Dataset excerpts ->
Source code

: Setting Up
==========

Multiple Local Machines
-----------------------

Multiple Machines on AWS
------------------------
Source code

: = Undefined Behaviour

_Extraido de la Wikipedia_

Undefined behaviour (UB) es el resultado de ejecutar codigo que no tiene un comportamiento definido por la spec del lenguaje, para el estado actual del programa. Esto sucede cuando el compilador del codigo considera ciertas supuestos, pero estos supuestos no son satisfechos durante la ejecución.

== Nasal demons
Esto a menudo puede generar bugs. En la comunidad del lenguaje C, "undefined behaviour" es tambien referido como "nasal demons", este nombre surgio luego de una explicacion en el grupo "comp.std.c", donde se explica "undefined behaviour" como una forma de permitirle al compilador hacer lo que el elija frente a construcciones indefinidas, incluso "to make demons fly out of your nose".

Written task ->
Using the listing above, print every entry verbatim.

Exercise response ->
Source code

: Setting Up
==========

Multiple Local Machines
-----------------------

Multiple Machines on AWS
------------------------
Source code

: = Undefined Behaviour

_Extraido de la Wikipedia_

Undefined behaviour (UB) es el resultado de ejecutar codigo que no tiene un comportamiento definido por la spec del lenguaje, para el estado actual del programa. Esto sucede cuando el compilador del codigo considera ciertas supuestos, pero estos supuestos no son satisfechos durante la ejecución.

== Nasal demons
Esto a menudo puede generar bugs. En la comunidad del lenguaje C, "undefined behaviour" es tambien referido como "nasal demons", este nombre surgio luego de una explicacion en el grupo "comp.std.c", donde se explica "undefined behaviour" como una forma de permitirle al compilador hacer lo que el elija frente a construcciones indefinidas, incluso "to make demons fly out of your nose".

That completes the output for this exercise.